Problema se mistura ao trânsito de migrantes que cruzam a região em busca do sonho americano....
SÃO SALVADOR, El Salvador – Toda manhã, a mãe solteira Marta Trujillo se benze antes de sair de casa para vender produtos de beleza e roupas de porta em porta sob o calor escaldante da capital salvadorenha.
“Tenho medo de andar nas ruas”, admite Marta, de 39 anos, que tem três filhos. “Mas preciso alimentar as crianças.”
Marta teme tornar-se mais uma vítima da violência que vem assolando El Salvador, que tem 6 milhões de habitantes.
“Houve um tempo em que a violência prejudicava só as grandes empresas; hoje, todos estamos expostos à ação das gangues”, comenta Marta, que já foi assaltada duas vezes no ano passado.
Os salvadorenhos vivem em casas protegidas por cercas de arame farpado, mantêm cachorros treinados e seguranças particulares na rua.

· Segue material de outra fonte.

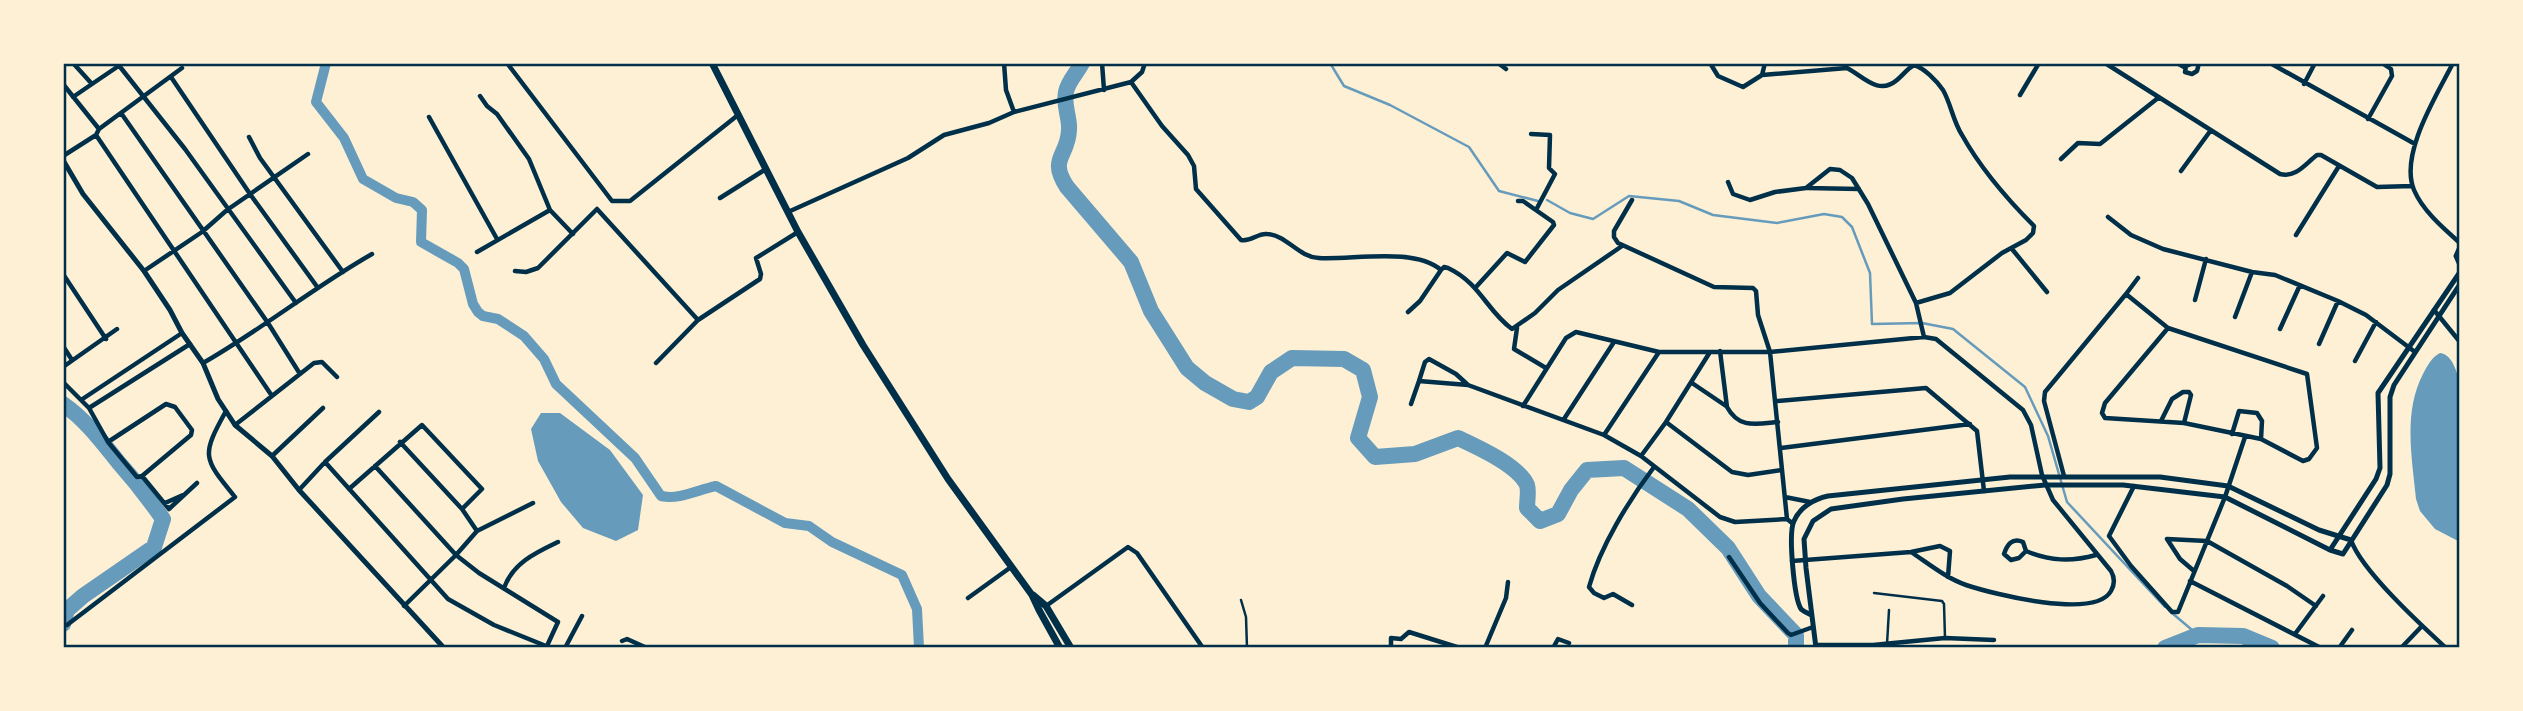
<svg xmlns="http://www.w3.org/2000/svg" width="2523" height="711" font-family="Quicksand,sans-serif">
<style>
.water{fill:#669bbc}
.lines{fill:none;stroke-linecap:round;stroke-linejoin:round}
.stream{stroke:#669bbc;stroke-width:2.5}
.canal{stroke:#669bbc;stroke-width:10}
.river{stroke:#669bbc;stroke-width:16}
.service{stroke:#003049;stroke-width:2.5}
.minor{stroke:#003049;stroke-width:4.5}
.tertiary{stroke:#003049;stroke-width:5}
.trunk{stroke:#003049;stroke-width:7}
.neatline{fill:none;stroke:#003049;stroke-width:2.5}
</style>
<rect width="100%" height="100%" fill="#fdf0d5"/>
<path class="water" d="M2440 353C2453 355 2456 371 2460 382V542L2435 529 2420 511 2416 499C2412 457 2403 413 2423 374 2427 366 2432 357 2440 353Z
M541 413H560L610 450 643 495 638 530 616 541 583 528 561 502 538 461 531 429Z"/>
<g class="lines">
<path class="stream" d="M1330 63 1344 86 1390 105 1469 147 1499 191 1538 201
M1547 200 1570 213 1593 219 1629 196 1679 201 1713 215 1777 223 1824 214 1842 217 1852 227 1870 273 1872 324 1922 323 1953 329 2025 387 2048 436 2067 502 2165 607
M2172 613 2198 635"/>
<path class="canal" d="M326 63 316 102 344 138 363 179 396 198 413 202 422 210 421 242 458 263 464 269 473 304 478 312 483 316 498 319 524 336 544 359 556 384 635 458 661 496C679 500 697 490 716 486L785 523 809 526 832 542 902 575 917 609 919 648"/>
<path class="river" d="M1082 63C1077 73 1068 81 1066 92 1063 106 1070 117 1069 130 1068 157 1048 158 1067 187L1131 262 1151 311 1187 368 1205 383 1233 399 1249 402 1257 397 1271 372 1292 358 1344 359 1363 370 1370 397 1358 438 1375 457 1415 454 1458 438C1477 447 1518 465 1527 485 1529 491 1527 501 1527 508L1540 521 1558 514 1571 490 1587 470 1624 468 1688 509 1728 548 1759 596 1796 635V648
M63 404C86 420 102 442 119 463 135 481 149 499 163 519L154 547 83 596 67 610 63 624
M2165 648 2198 635 2243 636 2272 648"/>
<path class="service" d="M1874 593 1942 601 1944 604 1945 638
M1241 600 1246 617 1247 648
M1887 644 1889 610"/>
<path class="minor" d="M73 63 92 84 123 63
M117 63 185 149 296 303
M507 63 612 201H630L738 115
M1004 63 1006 90 1014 112
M1102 63 1104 90
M1498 63 1506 69
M1710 63 1718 76 1743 87 1762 75 1847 68C1863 76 1878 96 1897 80 1903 75 1907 69 1914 65 1924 68 1936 80 1943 90 1951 104 1953 121 1962 135 1981 169 2007 199 2034 226L2033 233 2026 240 2002 253 1950 293 1916 303
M2105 63 2280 174C2296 178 2305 164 2317 155H2321L2377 187 2412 186
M2177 63 2184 67 2193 63
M2270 63 2415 144
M2453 63C2437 95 2399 154 2414 190 2423 211 2443 228 2460 243
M2186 66 2185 72 2192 74 2197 71 2199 63
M1762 75 1765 63
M171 77 250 194 318 288
M1131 82 1162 126 1188 155 1194 166 1196 189 1241 240C1252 242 1257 233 1267 234 1287 235 1298 257 1319 258 1353 260 1414 247 1441 270
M63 84 99 129 96 135 272 396
M2304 84 2315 63
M2020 95 2039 63
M480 96 487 106 497 114 529 159 550 210 573 234
M73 97 92 84
M121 113 268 323 300 374
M429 117 497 239
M2368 119 2392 76 2391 69 2382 63
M99 129 182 68
M1531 134 1550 135 1549 168 1555 174 1536 210
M249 137 260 158 343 272
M63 156 96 135
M2061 159 2078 143 2100 144 2158 98
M2181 171 2211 130
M1728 182 1733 194 1750 200 1775 192 1806 188 1830 169 1840 170 1852 178 1868 204 1916 303 1924 337
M1807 188 1859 189
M720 198 766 169
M788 212 908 158 944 135 989 123 1014 112 1131 82 1142 72 1145 63
M2108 217 2131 235 2163 249 2252 272 2275 275 2338 301 2366 315 2415 352
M2296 235 2339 166
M2012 249 2047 292
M477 252 550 210
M144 271 202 232 227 210 308 154
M515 271 526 272 538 268 597 209 698 320
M63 274 106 339
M1476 287 1507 253 1525 262 1554 225 1553 222 1523 201H1518
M2126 294 2138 278
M2195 300 2206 259
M2434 310 2460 342
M1408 312 1420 301 1441 270 1444 267 1448 268C1480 283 1487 311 1512 329L1535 313 1558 290 1622 246
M2235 317 2252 272
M1517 328 1514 349 1546 368
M2280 329 2300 285
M2319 344 2338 301
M63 346 72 360
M1720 351 1727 407C1739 429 1756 424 1778 422
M1710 352 1666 422 1732 472 1748 475 1781 470
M2355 361 2376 322
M203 363C261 330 314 287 372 254
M656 363 698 320 760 279 761 274 756 258 798 232
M63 367 117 329
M63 382 89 408 108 442 137 477 142 476 169 509 197 483
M1692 383 1726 406
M1468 385 1456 374 1429 359 1425 362 1419 381 1468 385 1604 435 1659 352
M81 400 182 333
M1777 401 1926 388 1977 431 1984 491
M1411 404 1419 381
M1523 406 1566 338 1576 332 1659 352H1770L1758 315 1756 291 1753 288 1714 287 1618 243 1614 237V231L1632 200
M89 408 190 344
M1564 419 1614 342
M2161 421 2172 399 2183 392H2189L2191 395 2184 423
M235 425 314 363 322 362 337 377
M2232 434 2239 411 2257 413 2262 421 2261 439
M1604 435 1641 456 1720 517 1735 522 1787 519
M108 442 166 404 175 407 192 430 191 435 142 476
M400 442 462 509 477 531 456 555 404 606
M1781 448 1970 424
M272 456 323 408
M1641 456 1666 422
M325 462 448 599 494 625 546 646
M375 466 456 555 479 573 558 622 546 648
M2064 476 2044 401 2045 392 2126 294 2168 328 2307 374 2317 448 2309 459 2303 461 2261 439 2184 423 2105 418 2102 413 2105 403 2168 328
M2134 486 2109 536 2131 566 2172 612H2178L2225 497 2245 437
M349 489 422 425 482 489 462 509
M299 490 325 462 379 412
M1785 497 1810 502
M165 503 183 495
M1792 523 1787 519 1770 352 1924 337 1936 339 2023 410 2031 425 2042 475 2053 500 2111 571C2115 578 2115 584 2111 591 2095 620 1993 594 1966 585 1946 578 1929 564 1911 552
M477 531 533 503
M2351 540C2361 570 2421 625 2446 648
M2026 551 2019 558 2011 560 2004 554C2007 545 2012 537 2023 542L2026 551C2050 561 2071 562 2096 555
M1729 557 1760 603 1788 633 1791 635 1813 627
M1792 561 1911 552 1940 546 1950 551 1948 577
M2194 571 2180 559 2167 539 2207 541 2287 586 2316 606
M2190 581 2321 648
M504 588C513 563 535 553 558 542
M968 598 1011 567
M1632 605 1613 594 1604 598 1594 593 1589 587C1600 547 1629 500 1654 467
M1046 606 1128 547 1137 553 1203 648
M67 625 235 497C203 458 201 456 226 411
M2295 634 2323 596
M622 641 627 639 647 648
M1816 645H1873L1945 638 1994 640
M565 648 582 616
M1391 648V638L1401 639 1409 632 1460 648
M1485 648 1506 598 1508 582
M1553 648 1558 639 1569 643
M2339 648 2352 630
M2401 648 2422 626"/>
<path class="tertiary" d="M63 160 83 194 144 271 170 310 182 333 203 363 218 399 235 425 272 456 299 490 444 648
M2460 247 2456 256 2460 265
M2330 550 2376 479 2380 468 2378 393 2460 272
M1811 615C1808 613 1804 612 1801 609 1794 598 1788 533 1794 521 1800 507 1814 499 1828 496L2010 477H2160L2228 486 2319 530 2351 540
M1816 648 1806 568 1804 539 1813 521 1831 509 1903 499 2045 485H2123L2225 497 2330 550 2343 554 2387 485 2390 474V397L2394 385 2460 284"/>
<path class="trunk" d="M712 63 798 232 863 345 948 479 1032 595 1039 610 1060 648
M1033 595 1046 606 1071 648"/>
</g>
<rect width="2523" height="711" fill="none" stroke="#fdf0d5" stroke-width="130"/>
<rect x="65" y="65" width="2393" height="581" class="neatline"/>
</svg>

Segundo a Polícia Nacional Civil, houve 4.053 homicídios no país em 2010. A cada dia, a Procuradoria-geral recebe pelo menos nove novas reclamações de moradores que afirmam estar sendo extorquidos por gangues, na maior parte dos casos organizações criminosas com base na vizinha Guatemala.

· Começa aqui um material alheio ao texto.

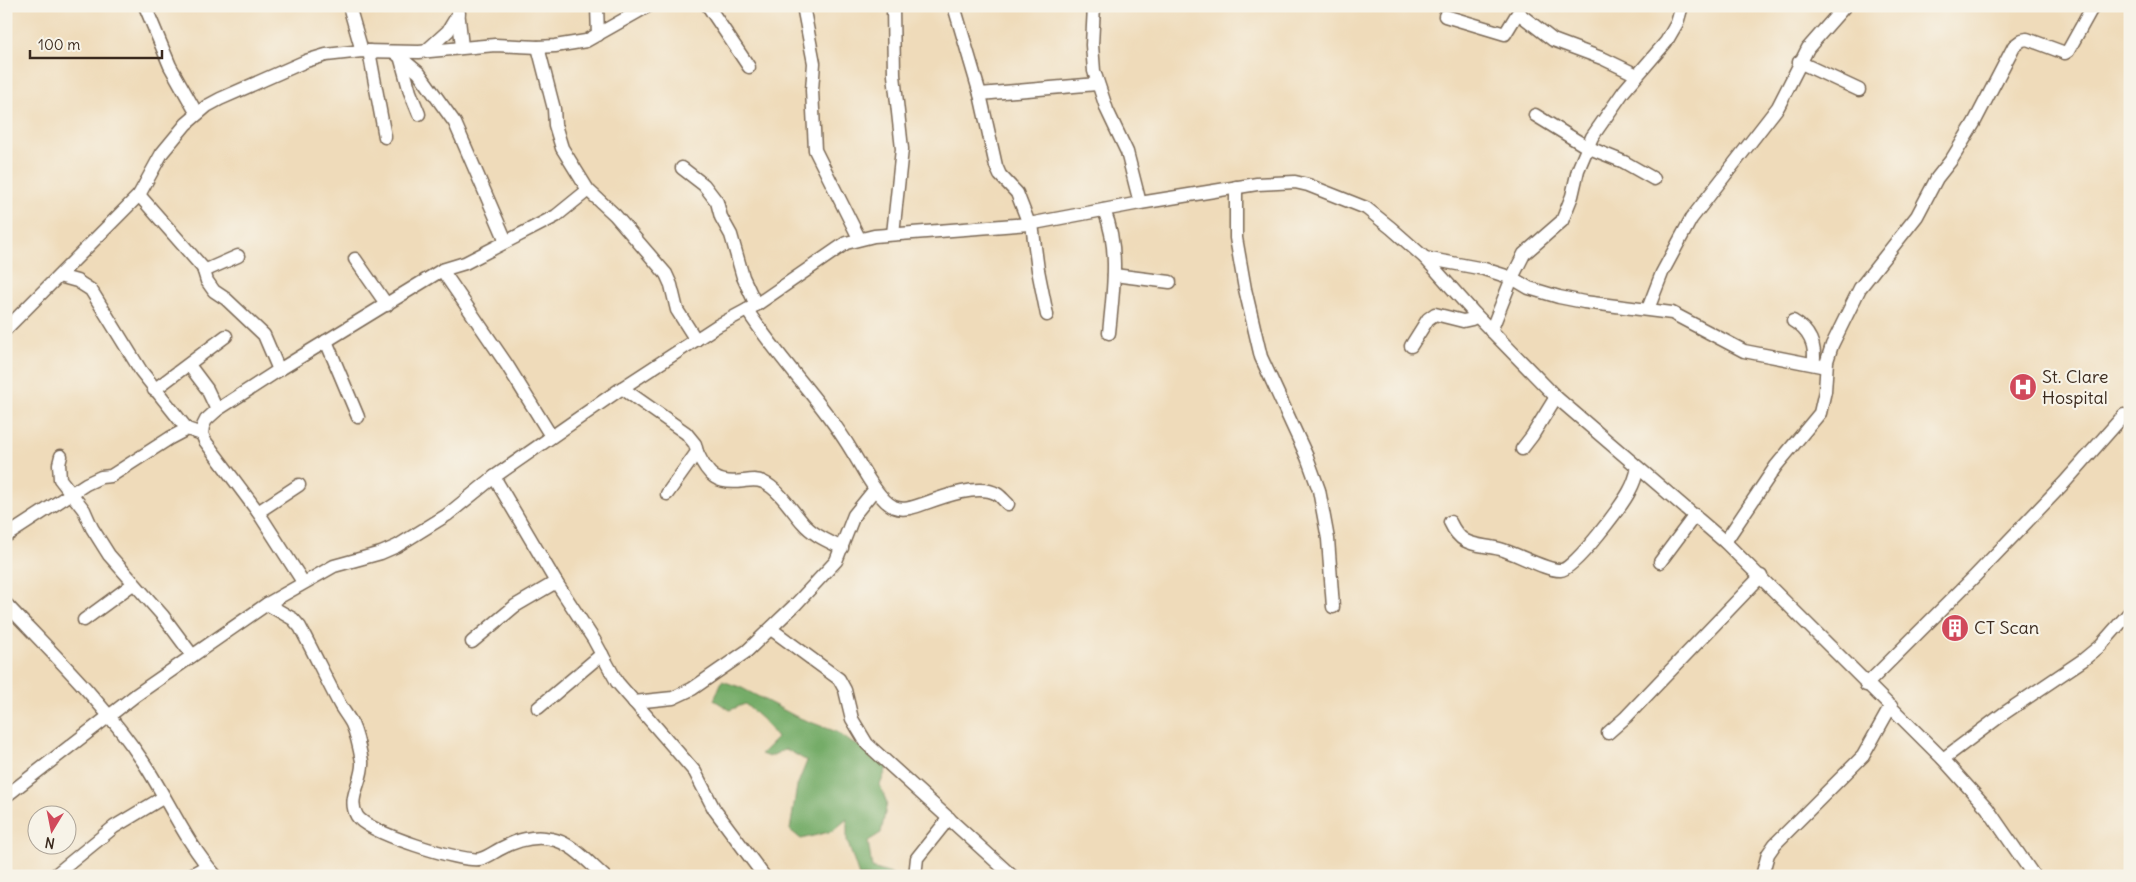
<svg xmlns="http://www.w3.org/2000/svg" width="2136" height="882" font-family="Delius,sans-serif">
<rect width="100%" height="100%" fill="#f7f3e8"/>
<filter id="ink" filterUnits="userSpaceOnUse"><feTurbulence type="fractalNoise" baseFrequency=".02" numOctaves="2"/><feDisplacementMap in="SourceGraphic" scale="10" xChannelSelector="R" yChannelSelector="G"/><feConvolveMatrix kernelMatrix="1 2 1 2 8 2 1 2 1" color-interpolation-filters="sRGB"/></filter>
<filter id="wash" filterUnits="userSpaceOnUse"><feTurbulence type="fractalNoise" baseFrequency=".0096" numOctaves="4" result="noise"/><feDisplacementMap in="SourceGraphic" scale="20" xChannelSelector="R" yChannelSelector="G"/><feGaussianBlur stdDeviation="1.12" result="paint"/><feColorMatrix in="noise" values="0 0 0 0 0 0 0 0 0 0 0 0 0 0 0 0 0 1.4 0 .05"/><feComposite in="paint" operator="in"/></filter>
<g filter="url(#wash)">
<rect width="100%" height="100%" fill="#efdbba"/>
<path fill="#75ac68" stroke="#586b43" d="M 722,681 L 740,687 L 797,717 L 837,732 L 852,743 L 876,753 L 888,765 L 880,785 L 887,803 L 881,833 L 868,841 L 872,868 L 898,876 L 859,876 L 847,840 L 847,819 L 833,831 L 801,839 L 790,830 L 797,786 L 807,761 L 786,749 L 769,757 L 761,754 L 777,738 L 763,720 L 745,704 L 730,710 L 714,700 Z"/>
</g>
<g filter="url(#ink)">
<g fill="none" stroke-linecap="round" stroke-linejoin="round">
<g stroke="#7a6855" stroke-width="15">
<g id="minor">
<path d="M 145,6 L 170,66 L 197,114"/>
<path d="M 349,6 L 362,51"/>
<path d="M 597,6 L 598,35"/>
<path d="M 708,6 L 749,67"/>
<path d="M 803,6 L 814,63 L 812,90 L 815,150 L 859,238"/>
<path d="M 954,6 L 980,94 L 996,166 L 1000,175 L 1017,193 L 1029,224"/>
<path d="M 1094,6 L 1092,45 L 1094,71 L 1107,110 L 1127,152 L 1140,203"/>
<path d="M 1519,6 L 1519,11 L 1522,16 L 1553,40 L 1604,59 L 1637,75"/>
<path d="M 458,10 L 462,47"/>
<path d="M 1445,16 L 1505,34 L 1519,11"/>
<path d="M 538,47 L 554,109 L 555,125 L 562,148 L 588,190 L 615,215 L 666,274 L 671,285 L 677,310 L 696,340"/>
<path d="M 369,51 L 385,137"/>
<path d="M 426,51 L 448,31 L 459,13"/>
<path d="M 394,52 L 419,73 L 455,123 L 506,241"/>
<path d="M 400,56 L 410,92 L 419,114"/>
<path d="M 1799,62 L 1859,90"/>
<path d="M 980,94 L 1097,84"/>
<path d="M 1535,115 L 1587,147 L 1624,162 L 1654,179"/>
<path d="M 682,168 L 704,185 L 717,202 L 721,217 L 731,235 L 743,277 L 756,305"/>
<path d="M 1236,187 L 1236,238 L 1245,289 L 1261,357 L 1307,457 L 1319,490 L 1328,539 L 1333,607"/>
<path d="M 139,195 L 203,268 L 207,281 L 214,291 L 226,299 L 264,335 L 279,370"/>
<path d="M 1104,210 C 1120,248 1113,292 1109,333"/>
<path d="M 1032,224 L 1038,270 L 1047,315"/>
<path d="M 893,234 L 902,149 L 894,75 L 893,6"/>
<path d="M 1425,258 L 1484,269 L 1512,278 L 1529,288 L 1559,297 L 1584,302 L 1672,313 L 1744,351 L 1826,367"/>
<path d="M 355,259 L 387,305"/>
<path d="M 442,270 L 507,365 L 551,436"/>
<path d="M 204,271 L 238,256"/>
<path d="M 1114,275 L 1170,282"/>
<path d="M 59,276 L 77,281 L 91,290 L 141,371 L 187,429 L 202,434"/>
<path d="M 1648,309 L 1662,273 L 1691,219 L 1778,107 L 1808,48 L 1845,6"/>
<path d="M 747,310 C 779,360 823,402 853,453 C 862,467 878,500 894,507 C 904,511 914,507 923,504 C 942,497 979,483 997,494 C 1001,496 1004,501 1008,504"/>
<path d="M 1793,321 C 1809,330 1817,346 1813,364"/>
<path d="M 6,329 L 139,195 L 162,153 L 186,124 L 207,106 L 220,99 L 306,61 L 326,55 L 362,51 L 419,52 L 495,45 L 538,47 L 555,46 L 586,41 L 648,6"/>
<path d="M 1491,331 L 1512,278 L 1524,254 L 1562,221 L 1572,196 L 1578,170 L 1592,137 L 1624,91 L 1666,42 L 1677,23 L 1682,6"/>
<path d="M 326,341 L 358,417"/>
<path d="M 1411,346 L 1428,319 L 1435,314 L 1463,321 L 1472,319 L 1475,314"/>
<path d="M 189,365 L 207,389 L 217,410"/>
<path d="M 622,388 L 686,433 L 695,444 L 697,452 L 667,494"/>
<path d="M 154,390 L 226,336"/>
<path d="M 1522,449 L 1532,436 L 1556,397"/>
<path d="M 697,452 C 708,476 717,485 744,481 C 751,480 757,479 763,482 C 779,489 792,511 803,523 C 813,535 828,541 842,548"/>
<path d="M 61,456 L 59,464 L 60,479 L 84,510 L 92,528 L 109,555 L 163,616 L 192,655"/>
<path d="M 494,477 L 556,582 L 594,640 L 617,682 L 695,772 L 714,809 L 764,876"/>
<path d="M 258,512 L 299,485"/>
<path d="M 1450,522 C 1462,548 1476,543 1500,549 C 1516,553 1547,571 1561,570 C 1574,570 1624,503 1630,490 C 1634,483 1636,476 1638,468"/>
<path d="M 6,536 L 86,484 L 101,477 L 111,476 L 170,438 L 187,429"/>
<path d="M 1725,542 L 1776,466 L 1820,413 L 1825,391 L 1827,361 L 1832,345 L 1860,288 L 1917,216 L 1937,178 L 1952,159 L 1974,123 L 2014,46 L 2022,40 L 2027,39 L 2065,53 L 2068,51 L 2093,6"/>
<path d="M 1660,562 L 1695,515"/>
<path d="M 303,582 L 258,512 L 205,441 L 202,434 L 203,426 L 206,420 L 217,410 L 279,370 L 442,270 L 465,263 L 556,216 L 588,190"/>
<path d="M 6,604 C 54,655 105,704 144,763 C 168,800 186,843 216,876"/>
<path d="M 267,604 L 293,619 L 300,627 C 314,653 326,679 340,705 C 344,712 349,718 352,724 C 357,735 360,750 362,761 C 364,780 346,798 357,816 C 366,832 462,863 480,859 C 488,857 494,852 500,849 C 517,840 533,835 551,839 C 571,842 589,863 604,876"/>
<path d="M 84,620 L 133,584"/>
<path d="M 771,629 L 839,679 L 845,690 L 852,719 L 867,744 L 1012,876"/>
<path d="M 472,642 L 515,606 L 556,582"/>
<path d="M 1866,685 L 1975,576 L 2064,483 L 2124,415"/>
<path d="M 634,702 L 673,698 L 692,689 L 747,651 L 796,604 L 836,561 L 854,515 L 875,489"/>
<path d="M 538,708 L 602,654"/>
<path d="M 1608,733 L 1626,717 L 1761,576"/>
<path d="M 1943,759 L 2003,714 L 2083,660 L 2100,646 L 2130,612"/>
<path d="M 6,796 L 136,695 L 267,604 L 334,566 L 381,553 L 397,546 L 447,515 L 494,477 L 622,388 L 717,326 L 756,305 L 846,243 L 874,236 L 1029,224 L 1140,203 L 1257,184 L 1295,182 L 1308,185 L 1366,208 L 1391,228 L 1425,258 L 1475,314 L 1556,397 L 1725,542 L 1943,759 L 1987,808 L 2034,876"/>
<path d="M 54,876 L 114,827 L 164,797"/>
<path d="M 189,876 L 207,866"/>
<path d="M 915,876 L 917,858 L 949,818"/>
<path d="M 1762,876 L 1768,854 L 1775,844 L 1863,756 L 1891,706"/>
</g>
</g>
<use href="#minor" stroke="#fff" stroke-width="12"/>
</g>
</g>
<defs>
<g id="hospital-disc" transform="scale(1.4375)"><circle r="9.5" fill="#d1495b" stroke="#f7f3e8"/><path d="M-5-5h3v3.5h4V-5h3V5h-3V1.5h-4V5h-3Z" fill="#fff"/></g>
<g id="building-disc" transform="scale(1.4375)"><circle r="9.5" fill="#d1495b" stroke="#f7f3e8"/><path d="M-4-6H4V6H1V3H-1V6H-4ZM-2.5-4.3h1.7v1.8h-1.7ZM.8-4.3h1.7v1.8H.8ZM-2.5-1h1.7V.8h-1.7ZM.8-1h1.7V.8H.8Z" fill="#fff"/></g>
</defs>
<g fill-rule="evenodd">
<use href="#hospital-disc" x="2023" y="387"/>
<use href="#building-disc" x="1955" y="628"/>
</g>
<g text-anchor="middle" stroke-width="4.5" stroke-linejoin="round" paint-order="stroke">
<g font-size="18" fill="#3b2a1e" stroke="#f7f3e8" text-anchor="start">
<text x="2042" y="383">St. Clare<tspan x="2042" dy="21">Hospital</tspan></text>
<text x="1974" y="634">CT Scan</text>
</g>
</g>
<rect width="2136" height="882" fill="none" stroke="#f7f3e8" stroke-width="25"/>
<g transform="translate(52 830) rotate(190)"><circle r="24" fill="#f7f3e8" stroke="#aca397"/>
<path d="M0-4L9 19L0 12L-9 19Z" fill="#d1495b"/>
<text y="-8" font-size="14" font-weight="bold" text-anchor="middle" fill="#3b2a1e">N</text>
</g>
<path d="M30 50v8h132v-8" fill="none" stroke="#3b2a1e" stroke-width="2.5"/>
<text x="38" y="50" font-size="15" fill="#3b2a1e" stroke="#f7f3e8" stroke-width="4" paint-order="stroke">100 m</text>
</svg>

“O que ocorre aqui tem proporções bíblicas”, lamenta o fazendeiro José Ángel Martínez, de 75 anos, morador da comunidade rural de Santo Domingo, a 58 km de São Salvador.
“Gangues, narcotraficantes... essas são as pestes que destroem as nossas vidas”, afirma Martínez.
A falta de segurança está freando a expansão econômica de El Salvador – que já é um dos países mais desenvolvidos da América Central – e prejudicando sua capacidade de atrair investimentos internacionais, avalia o empreendedor salvadorenho Francisco de Sola.
“A insegurança e a violência custam caro [para o país]”, ressaltou de Sola durante o VII Fórum do Setor Privado, da Organização dos Estados Americanos (OEA), realizado em São Salvador entre 2 e 3 de junho. “Afetam a competitividade das empresas nacionais e afastam os investidores estrangeiros.”
“A falta de segurança custa ao país US$ 2 bilhões por ano. Esse valor, que inclui gastos públicos e privados, representa cerca de 10,8% do produto interno bruto (PIB) de El Salvador”, acrescentou de Sola.
As empresas salvadorenhas perdem competitividade porque gastam mais com segurança privada, afirma de Sola.
“Não é incomum ver seguranças particulares de empresas a cada esquina de São Salvador”.
Segundo a Divisão de Registro e Controle de Serviços de Segurança Privada, um órgão do governo, há em El Salvador 209 empresas de segurança, que empregam um total de 23.500 de guardas. A título de comparação, a Polícia Nacional Civil tem cerca de 20.500 homens.
“O que resta ao país é aceitar seu papel de um dos países de menor crescimento na região em 2010”, lamentou de Sola, citando dados da Comissão Econômica para a América Latina (ECLAC), da Organização das Nações Unidas (ONU).
O secretário-geral da OEA, José Miguel Insulza, afirmou que os governos de toda a região precisam melhorar a segurança e deter a violência.
“Não pode haver democracia a longo prazo quando as sociedades são ameaçadas por esses flagelos”, ressaltou Insulza em pronunciamento na Fundação Guillermo Manuel Ungo, ONG de El Salvador voltada para a segurança pública.
“A insegurança pública é um dos maiores desafios para os governos democráticos”, prosseguiu Insulza. É um problema muito importante, que requer a cooperação de todos; uma questão que os estados têm obrigação de resolver e na qual devem se empenhar.”
Para o secretário-geral da OEA, desenvolvimento econômico e segurança estão interligados.
“Hoje, a segurança dos cidadãos é um serviço público, um bem social público, como a habitação, a educação e a saúde”, afirmou. “É algo que os cidadãos exigem para viver melhor e porque querem desfrutar os resultados de seu trabalho e do de suas famílias.”
Insulza acrescentou: “Na medida em que as nossas economias crescem e se desenvolvem, nossos cidadãos têm direito a aspirar mais alto, e uma de suas aspirações é a maior segurança possível.”
De Sola destacou que é imperativo que o governo, a sociedade e o setor privado trabalhem juntos para tornar El Salvador mais seguro e atraente para os investidores estrangeiros.
“Só há um caminho, que é o diálogo e a busca permanente de consenso”, afirmou.